[The input Boundary: Start]

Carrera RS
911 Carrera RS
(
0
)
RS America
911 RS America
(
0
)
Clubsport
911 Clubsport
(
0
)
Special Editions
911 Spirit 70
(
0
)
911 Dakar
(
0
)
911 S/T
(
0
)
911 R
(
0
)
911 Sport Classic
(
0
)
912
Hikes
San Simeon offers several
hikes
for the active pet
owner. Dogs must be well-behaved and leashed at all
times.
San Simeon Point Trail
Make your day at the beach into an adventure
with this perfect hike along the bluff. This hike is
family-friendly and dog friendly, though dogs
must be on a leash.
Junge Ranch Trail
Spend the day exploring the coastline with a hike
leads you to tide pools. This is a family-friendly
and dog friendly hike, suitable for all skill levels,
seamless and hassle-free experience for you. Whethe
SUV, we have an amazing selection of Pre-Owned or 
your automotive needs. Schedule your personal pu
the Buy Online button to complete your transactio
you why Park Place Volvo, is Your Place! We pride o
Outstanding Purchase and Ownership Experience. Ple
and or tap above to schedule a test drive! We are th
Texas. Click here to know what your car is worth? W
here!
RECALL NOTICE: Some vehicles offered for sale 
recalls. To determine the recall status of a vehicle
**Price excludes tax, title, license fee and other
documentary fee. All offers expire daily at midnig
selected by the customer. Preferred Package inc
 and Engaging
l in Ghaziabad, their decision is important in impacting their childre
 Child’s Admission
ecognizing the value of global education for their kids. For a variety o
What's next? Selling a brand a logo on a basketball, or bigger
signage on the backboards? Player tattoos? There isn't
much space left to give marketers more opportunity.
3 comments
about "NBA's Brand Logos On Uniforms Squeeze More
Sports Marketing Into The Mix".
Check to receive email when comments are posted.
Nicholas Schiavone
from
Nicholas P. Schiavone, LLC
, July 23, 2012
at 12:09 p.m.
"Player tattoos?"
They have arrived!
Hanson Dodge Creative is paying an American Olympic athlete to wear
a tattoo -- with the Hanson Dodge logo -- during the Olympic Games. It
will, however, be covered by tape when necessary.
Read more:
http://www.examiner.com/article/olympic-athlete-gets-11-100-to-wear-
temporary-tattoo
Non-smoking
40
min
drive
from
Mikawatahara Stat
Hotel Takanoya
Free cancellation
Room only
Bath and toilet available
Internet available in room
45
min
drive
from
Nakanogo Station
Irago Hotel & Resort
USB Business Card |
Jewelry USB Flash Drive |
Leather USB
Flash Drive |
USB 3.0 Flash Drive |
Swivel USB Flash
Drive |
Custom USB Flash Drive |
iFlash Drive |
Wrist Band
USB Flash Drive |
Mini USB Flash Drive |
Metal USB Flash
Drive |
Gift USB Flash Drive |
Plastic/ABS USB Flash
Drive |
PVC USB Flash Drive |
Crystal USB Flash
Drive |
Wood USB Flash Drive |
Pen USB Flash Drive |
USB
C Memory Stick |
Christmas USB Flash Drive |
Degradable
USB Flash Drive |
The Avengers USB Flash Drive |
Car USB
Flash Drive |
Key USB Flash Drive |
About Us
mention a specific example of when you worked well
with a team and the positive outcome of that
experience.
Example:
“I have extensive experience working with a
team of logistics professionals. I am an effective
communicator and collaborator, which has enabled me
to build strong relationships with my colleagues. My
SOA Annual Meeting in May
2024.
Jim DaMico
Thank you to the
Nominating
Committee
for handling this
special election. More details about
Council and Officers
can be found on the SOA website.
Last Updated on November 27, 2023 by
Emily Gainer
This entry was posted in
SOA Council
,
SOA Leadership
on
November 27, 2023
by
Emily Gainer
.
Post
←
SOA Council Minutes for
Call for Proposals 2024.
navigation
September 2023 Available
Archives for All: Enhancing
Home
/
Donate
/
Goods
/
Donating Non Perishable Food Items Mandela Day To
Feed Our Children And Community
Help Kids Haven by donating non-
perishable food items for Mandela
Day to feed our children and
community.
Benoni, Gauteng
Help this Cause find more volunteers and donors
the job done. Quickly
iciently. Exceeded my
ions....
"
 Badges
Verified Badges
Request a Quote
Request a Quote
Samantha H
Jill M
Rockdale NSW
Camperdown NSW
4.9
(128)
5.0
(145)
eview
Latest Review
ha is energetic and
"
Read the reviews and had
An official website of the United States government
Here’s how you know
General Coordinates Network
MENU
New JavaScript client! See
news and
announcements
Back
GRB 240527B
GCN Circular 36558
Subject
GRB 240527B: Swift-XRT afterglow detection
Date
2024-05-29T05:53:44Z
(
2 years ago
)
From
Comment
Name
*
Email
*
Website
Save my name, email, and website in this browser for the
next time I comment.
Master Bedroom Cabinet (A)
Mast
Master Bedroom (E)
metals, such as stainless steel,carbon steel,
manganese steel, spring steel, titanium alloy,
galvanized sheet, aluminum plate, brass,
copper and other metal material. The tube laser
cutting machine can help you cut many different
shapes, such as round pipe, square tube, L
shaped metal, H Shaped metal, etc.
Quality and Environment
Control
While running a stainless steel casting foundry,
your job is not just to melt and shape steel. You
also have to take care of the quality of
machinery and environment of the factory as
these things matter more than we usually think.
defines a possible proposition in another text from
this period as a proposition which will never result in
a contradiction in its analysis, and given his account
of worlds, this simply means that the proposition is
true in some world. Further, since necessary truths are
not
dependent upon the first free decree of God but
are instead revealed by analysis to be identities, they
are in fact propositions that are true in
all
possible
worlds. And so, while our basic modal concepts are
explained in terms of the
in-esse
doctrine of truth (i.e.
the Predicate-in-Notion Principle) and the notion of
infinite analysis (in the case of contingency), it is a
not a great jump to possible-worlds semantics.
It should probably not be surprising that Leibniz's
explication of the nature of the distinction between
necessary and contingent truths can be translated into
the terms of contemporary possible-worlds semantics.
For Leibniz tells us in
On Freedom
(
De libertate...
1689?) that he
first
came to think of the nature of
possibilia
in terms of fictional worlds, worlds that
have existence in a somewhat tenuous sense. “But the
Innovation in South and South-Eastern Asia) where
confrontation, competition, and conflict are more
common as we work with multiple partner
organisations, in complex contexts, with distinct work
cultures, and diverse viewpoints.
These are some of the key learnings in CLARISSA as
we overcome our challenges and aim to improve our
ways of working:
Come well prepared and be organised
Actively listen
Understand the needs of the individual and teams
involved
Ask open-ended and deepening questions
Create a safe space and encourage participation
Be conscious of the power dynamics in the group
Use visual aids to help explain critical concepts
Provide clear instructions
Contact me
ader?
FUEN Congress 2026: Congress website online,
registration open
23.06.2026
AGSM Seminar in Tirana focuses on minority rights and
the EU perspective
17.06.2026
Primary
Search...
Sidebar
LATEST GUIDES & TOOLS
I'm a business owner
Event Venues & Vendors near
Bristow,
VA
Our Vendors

[The input Boundary: End]

Work item: Looking at the records above, return exactly the lines from the line with "with a team and the positive outcome of that" to the line with "Day to feed our children and", both ends included.

Your response:
with a team and the positive outcome of that
experience.
Example:
“I have extensive experience working with a
team of logistics professionals. I am an effective
communicator and collaborator, which has enabled me
to build strong relationships with my colleagues. My
SOA Annual Meeting in May
2024.
Jim DaMico
Thank you to the
Nominating
Committee
for handling this
special election. More details about
Council and Officers
can be found on the SOA website.
Last Updated on November 27, 2023 by
Emily Gainer
This entry was posted in
SOA Council
,
SOA Leadership
on
November 27, 2023
by
Emily Gainer
.
Post
←
SOA Council Minutes for
Call for Proposals 2024.
navigation
September 2023 Available
Archives for All: Enhancing
Home
/
Donate
/
Goods
/
Donating Non Perishable Food Items Mandela Day To
Feed Our Children And Community
Help Kids Haven by donating non-
perishable food items for Mandela
Day to feed our children and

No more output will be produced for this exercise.